● **What is required**: Would you please copy the part of the material below that opens with the line containing "right shoulder: (562, 408)" and closes with the line containing "left knee: (580, 438)"? Copy it exactly, and only it.

● **Material for this exercise**:
====================

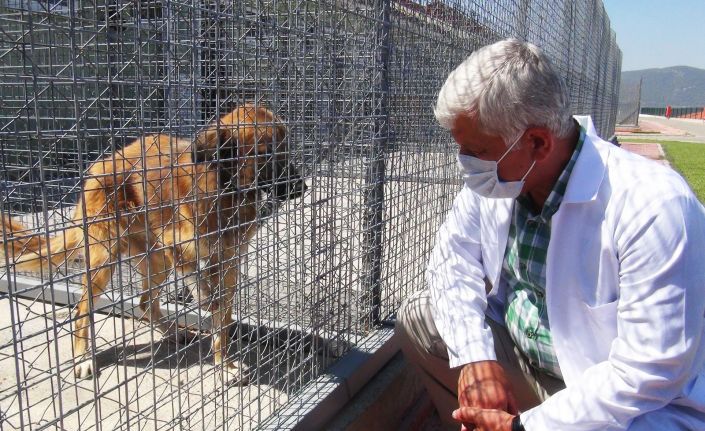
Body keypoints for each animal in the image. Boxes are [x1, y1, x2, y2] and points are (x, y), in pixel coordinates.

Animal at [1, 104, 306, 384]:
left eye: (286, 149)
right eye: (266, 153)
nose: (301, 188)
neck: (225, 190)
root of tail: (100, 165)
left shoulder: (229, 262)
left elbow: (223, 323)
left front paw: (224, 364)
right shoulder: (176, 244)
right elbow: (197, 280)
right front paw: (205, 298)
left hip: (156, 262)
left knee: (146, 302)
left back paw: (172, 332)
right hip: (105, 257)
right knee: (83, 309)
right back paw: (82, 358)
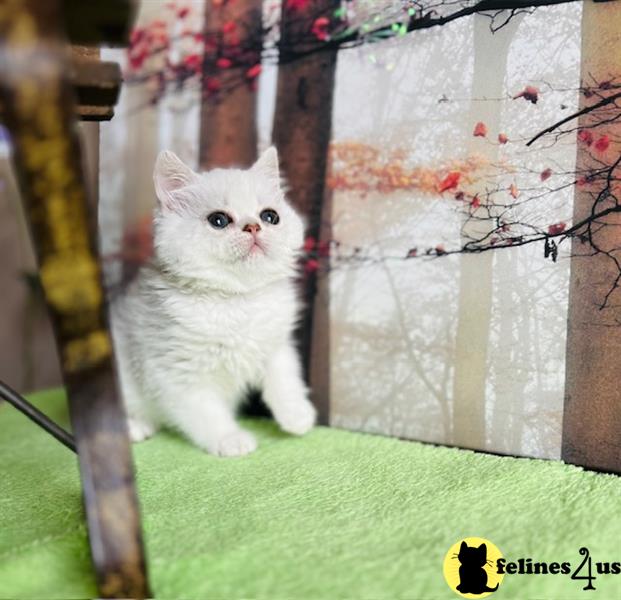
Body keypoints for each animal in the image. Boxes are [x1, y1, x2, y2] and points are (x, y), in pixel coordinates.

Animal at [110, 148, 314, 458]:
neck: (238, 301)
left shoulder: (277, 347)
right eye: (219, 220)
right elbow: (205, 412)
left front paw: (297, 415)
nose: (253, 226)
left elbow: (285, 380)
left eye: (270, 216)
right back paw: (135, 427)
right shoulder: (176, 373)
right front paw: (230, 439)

====================

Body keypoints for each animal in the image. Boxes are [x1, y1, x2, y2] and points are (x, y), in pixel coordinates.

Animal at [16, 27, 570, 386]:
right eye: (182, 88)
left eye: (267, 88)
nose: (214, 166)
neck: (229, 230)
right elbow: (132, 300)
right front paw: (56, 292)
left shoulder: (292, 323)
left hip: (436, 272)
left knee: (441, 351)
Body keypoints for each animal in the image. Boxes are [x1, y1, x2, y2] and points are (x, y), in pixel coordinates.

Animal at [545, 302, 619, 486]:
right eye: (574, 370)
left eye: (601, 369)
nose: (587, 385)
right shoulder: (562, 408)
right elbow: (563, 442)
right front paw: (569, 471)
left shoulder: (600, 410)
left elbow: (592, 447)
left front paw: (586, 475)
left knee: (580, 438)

====================

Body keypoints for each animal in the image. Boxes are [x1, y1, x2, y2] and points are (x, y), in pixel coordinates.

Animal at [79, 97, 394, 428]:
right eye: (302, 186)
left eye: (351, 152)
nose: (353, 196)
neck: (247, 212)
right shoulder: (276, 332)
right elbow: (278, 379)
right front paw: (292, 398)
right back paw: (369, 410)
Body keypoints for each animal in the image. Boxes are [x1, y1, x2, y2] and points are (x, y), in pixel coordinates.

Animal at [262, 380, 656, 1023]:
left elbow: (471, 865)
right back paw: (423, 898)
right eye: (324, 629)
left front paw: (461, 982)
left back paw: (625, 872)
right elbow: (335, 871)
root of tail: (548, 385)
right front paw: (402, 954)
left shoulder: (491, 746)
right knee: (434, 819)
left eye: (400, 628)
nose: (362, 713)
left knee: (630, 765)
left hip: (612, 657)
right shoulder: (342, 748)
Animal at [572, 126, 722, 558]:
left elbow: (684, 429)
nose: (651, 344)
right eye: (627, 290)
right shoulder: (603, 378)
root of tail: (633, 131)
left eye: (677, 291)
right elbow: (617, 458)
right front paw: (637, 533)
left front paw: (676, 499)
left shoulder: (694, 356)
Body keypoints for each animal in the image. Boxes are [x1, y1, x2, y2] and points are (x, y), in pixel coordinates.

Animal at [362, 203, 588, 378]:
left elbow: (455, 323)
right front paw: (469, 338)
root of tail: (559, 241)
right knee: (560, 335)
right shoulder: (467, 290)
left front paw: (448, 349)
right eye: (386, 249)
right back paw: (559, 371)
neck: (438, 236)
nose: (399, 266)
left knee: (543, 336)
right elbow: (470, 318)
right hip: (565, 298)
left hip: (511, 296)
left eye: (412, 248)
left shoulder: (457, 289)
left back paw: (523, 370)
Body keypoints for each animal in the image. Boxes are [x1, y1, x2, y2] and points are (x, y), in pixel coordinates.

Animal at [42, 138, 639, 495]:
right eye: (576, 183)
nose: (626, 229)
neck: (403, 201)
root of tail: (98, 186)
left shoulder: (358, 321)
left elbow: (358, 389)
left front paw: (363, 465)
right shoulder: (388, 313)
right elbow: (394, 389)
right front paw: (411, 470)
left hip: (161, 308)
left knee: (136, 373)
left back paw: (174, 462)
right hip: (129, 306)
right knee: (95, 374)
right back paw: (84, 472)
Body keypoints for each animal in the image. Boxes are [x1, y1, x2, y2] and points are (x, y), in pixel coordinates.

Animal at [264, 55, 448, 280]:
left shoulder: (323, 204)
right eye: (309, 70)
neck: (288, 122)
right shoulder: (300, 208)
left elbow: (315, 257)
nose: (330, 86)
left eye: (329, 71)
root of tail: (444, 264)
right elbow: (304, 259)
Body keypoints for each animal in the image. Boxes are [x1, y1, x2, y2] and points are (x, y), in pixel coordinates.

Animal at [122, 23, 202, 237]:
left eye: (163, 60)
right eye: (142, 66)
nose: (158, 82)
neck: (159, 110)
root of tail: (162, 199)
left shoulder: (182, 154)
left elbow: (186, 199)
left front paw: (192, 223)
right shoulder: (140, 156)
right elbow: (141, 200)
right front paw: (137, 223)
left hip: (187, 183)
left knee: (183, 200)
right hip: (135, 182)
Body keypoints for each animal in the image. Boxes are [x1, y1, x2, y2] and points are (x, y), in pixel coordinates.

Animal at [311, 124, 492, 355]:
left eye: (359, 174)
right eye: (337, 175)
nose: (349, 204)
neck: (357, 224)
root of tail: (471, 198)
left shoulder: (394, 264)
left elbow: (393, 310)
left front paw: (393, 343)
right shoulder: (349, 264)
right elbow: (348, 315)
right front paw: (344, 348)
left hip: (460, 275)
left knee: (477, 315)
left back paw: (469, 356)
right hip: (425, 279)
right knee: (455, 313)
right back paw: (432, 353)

====================

● **Response**:
right shoulder: (562, 408)
right elbow: (563, 442)
right front paw: (569, 471)
left shoulder: (600, 410)
left elbow: (592, 447)
left front paw: (586, 475)
left knee: (580, 438)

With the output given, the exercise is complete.